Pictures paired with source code
####

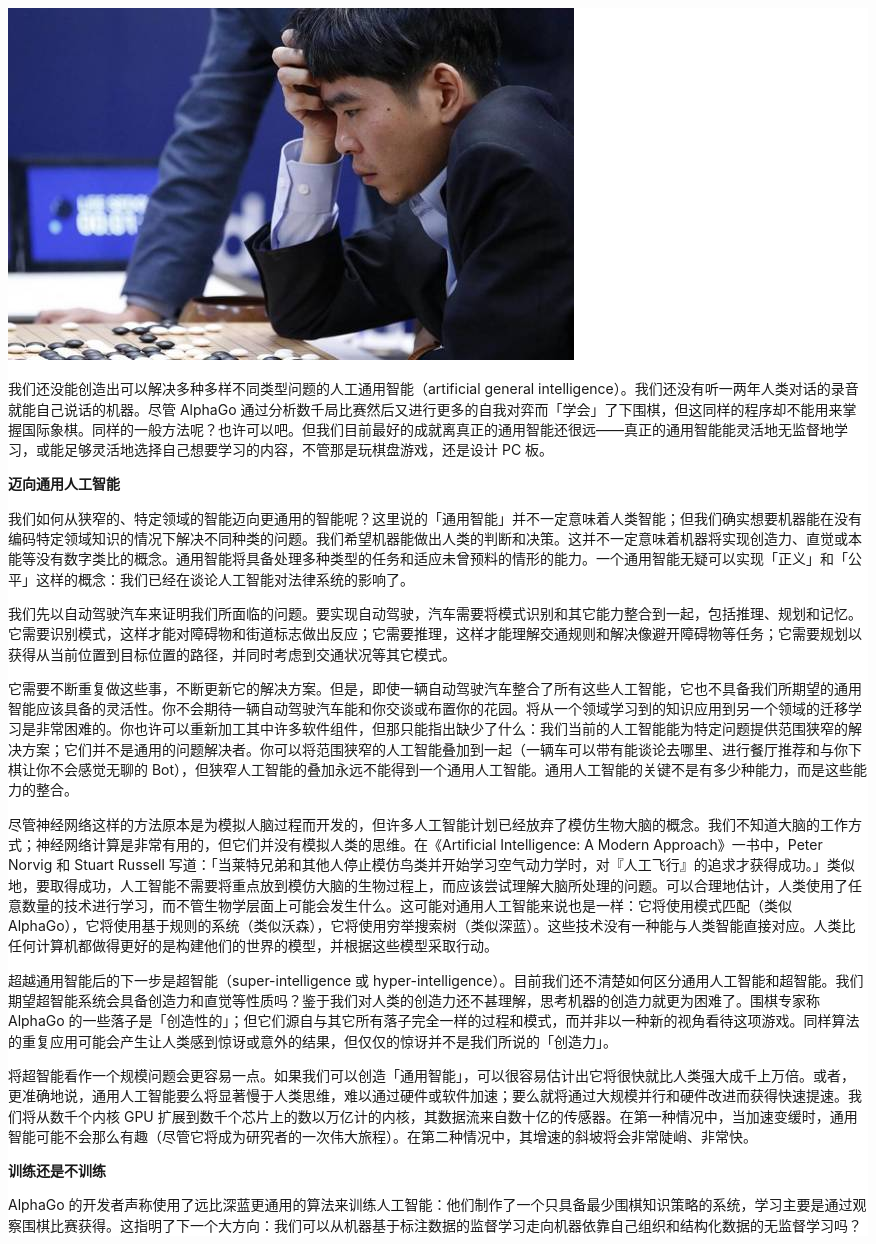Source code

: ![](img/a1e28a14a8de96f4e8c14e63428ff93e.jpg) 

我们还没能创造出可以解决多种多样不同类型问题的人工通用智能（artificial general intelligence）。我们还没有听一两年人类对话的录音就能自己说话的机器。尽管 AlphaGo 通过分析数千局比赛然后又进行更多的自我对弈而「学会」了下围棋，但这同样的程序却不能用来掌握国际象棋。同样的一般方法呢？也许可以吧。但我们目前最好的成就离真正的通用智能还很远——真正的通用智能能灵活地无监督地学习，或能足够灵活地选择自己想要学习的内容，不管那是玩棋盘游戏，还是设计 PC 板。

**迈向通用人工智能**

我们如何从狭窄的、特定领域的智能迈向更通用的智能呢？这里说的「通用智能」并不一定意味着人类智能；但我们确实想要机器能在没有编码特定领域知识的情况下解决不同种类的问题。我们希望机器能做出人类的判断和决策。这并不一定意味着机器将实现创造力、直觉或本能等没有数字类比的概念。通用智能将具备处理多种类型的任务和适应未曾预料的情形的能力。一个通用智能无疑可以实现「正义」和「公平」这样的概念：我们已经在谈论人工智能对法律系统的影响了。

我们先以自动驾驶汽车来证明我们所面临的问题。要实现自动驾驶，汽车需要将模式识别和其它能力整合到一起，包括推理、规划和记忆。它需要识别模式，这样才能对障碍物和街道标志做出反应；它需要推理，这样才能理解交通规则和解决像避开障碍物等任务；它需要规划以获得从当前位置到目标位置的路径，并同时考虑到交通状况等其它模式。

它需要不断重复做这些事，不断更新它的解决方案。但是，即使一辆自动驾驶汽车整合了所有这些人工智能，它也不具备我们所期望的通用智能应该具备的灵活性。你不会期待一辆自动驾驶汽车能和你交谈或布置你的花园。将从一个领域学习到的知识应用到另一个领域的迁移学习是非常困难的。你也许可以重新加工其中许多软件组件，但那只能指出缺少了什么：我们当前的人工智能能为特定问题提供范围狭窄的解决方案；它们并不是通用的问题解决者。你可以将范围狭窄的人工智能叠加到一起（一辆车可以带有能谈论去哪里、进行餐厅推荐和与你下棋让你不会感觉无聊的 Bot），但狭窄人工智能的叠加永远不能得到一个通用人工智能。通用人工智能的关键不是有多少种能力，而是这些能力的整合。

尽管神经网络这样的方法原本是为模拟人脑过程而开发的，但许多人工智能计划已经放弃了模仿生物大脑的概念。我们不知道大脑的工作方式；神经网络计算是非常有用的，但它们并没有模拟人类的思维。在《Artificial Intelligence: A Modern Approach》一书中，Peter Norvig 和 Stuart Russell 写道：「当莱特兄弟和其他人停止模仿鸟类并开始学习空气动力学时，对『人工飞行』的追求才获得成功。」类似地，要取得成功，人工智能不需要将重点放到模仿大脑的生物过程上，而应该尝试理解大脑所处理的问题。可以合理地估计，人类使用了任意数量的技术进行学习，而不管生物学层面上可能会发生什么。这可能对通用人工智能来说也是一样：它将使用模式匹配（类似 AlphaGo），它将使用基于规则的系统（类似沃森），它将使用穷举搜索树（类似深蓝）。这些技术没有一种能与人类智能直接对应。人类比任何计算机都做得更好的是构建他们的世界的模型，并根据这些模型采取行动。

超越通用智能后的下一步是超智能（super-intelligence 或 hyper-intelligence）。目前我们还不清楚如何区分通用人工智能和超智能。我们期望超智能系统会具备创造力和直觉等性质吗？鉴于我们对人类的创造力还不甚理解，思考机器的创造力就更为困难了。围棋专家称 AlphaGo 的一些落子是「创造性的」；但它们源自与其它所有落子完全一样的过程和模式，而并非以一种新的视角看待这项游戏。同样算法的重复应用可能会产生让人类感到惊讶或意外的结果，但仅仅的惊讶并不是我们所说的「创造力」。

将超智能看作一个规模问题会更容易一点。如果我们可以创造「通用智能」，可以很容易估计出它将很快就比人类强大成千上万倍。或者，更准确地说，通用人工智能要么将显著慢于人类思维，难以通过硬件或软件加速；要么就将通过大规模并行和硬件改进而获得快速提速。我们将从数千个内核 GPU 扩展到数千个芯片上的数以万亿计的内核，其数据流来自数十亿的传感器。在第一种情况中，当加速变缓时，通用智能可能不会那么有趣（尽管它将成为研究者的一次伟大旅程）。在第二种情况中，其增速的斜坡将会非常陡峭、非常快。

**训练还是不训练**

AlphaGo 的开发者声称使用了远比深蓝更通用的算法来训练人工智能：他们制作了一个只具备最少围棋知识策略的系统，学习主要是通过观察围棋比赛获得。这指明了下一个大方向：我们可以从机器基于标注数据的监督学习走向机器依靠自己组织和结构化数据的无监督学习吗？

####

Pull each line containing the word "AlphaGo" out of the data above.

_Result below_.
我们还没能创造出可以解决多种多样不同类型问题的人工通用智能（artificial general intelligence）。我们还没有听一两年人类对话的录音就能自己说话的机器。尽管 AlphaGo 通过分析数千局比赛然后又进行更多的自我对弈而「学会」了下围棋，但这同样的程序却不能用来掌握国际象棋。同样的一般方法呢？也许可以吧。但我们目前最好的成就离真正的通用智能还很远——真正的通用智能能灵活地无监督地学习，或能足够灵活地选择自己想要学习的内容，不管那是玩棋盘游戏，还是设计 PC 板。
尽管神经网络这样的方法原本是为模拟人脑过程而开发的，但许多人工智能计划已经放弃了模仿生物大脑的概念。我们不知道大脑的工作方式；神经网络计算是非常有用的，但它们并没有模拟人类的思维。在《Artificial Intelligence: A Modern Approach》一书中，Peter Norvig 和 Stuart Russell 写道：「当莱特兄弟和其他人停止模仿鸟类并开始学习空气动力学时，对『人工飞行』的追求才获得成功。」类似地，要取得成功，人工智能不需要将重点放到模仿大脑的生物过程上，而应该尝试理解大脑所处理的问题。可以合理地估计，人类使用了任意数量的技术进行学习，而不管生物学层面上可能会发生什么。这可能对通用人工智能来说也是一样：它将使用模式匹配（类似 AlphaGo），它将使用基于规则的系统（类似沃森），它将使用穷举搜索树（类似深蓝）。这些技术没有一种能与人类智能直接对应。人类比任何计算机都做得更好的是构建他们的世界的模型，并根据这些模型采取行动。
超越通用智能后的下一步是超智能（super-intelligence 或 hyper-intelligence）。目前我们还不清楚如何区分通用人工智能和超智能。我们期望超智能系统会具备创造力和直觉等性质吗？鉴于我们对人类的创造力还不甚理解，思考机器的创造力就更为困难了。围棋专家称 AlphaGo 的一些落子是「创造性的」；但它们源自与其它所有落子完全一样的过程和模式，而并非以一种新的视角看待这项游戏。同样算法的重复应用可能会产生让人类感到惊讶或意外的结果，但仅仅的惊讶并不是我们所说的「创造力」。
AlphaGo 的开发者声称使用了远比深蓝更通用的算法来训练人工智能：他们制作了一个只具备最少围棋知识策略的系统，学习主要是通过观察围棋比赛获得。这指明了下一个大方向：我们可以从机器基于标注数据的监督学习走向机器依靠自己组织和结构化数据的无监督学习吗？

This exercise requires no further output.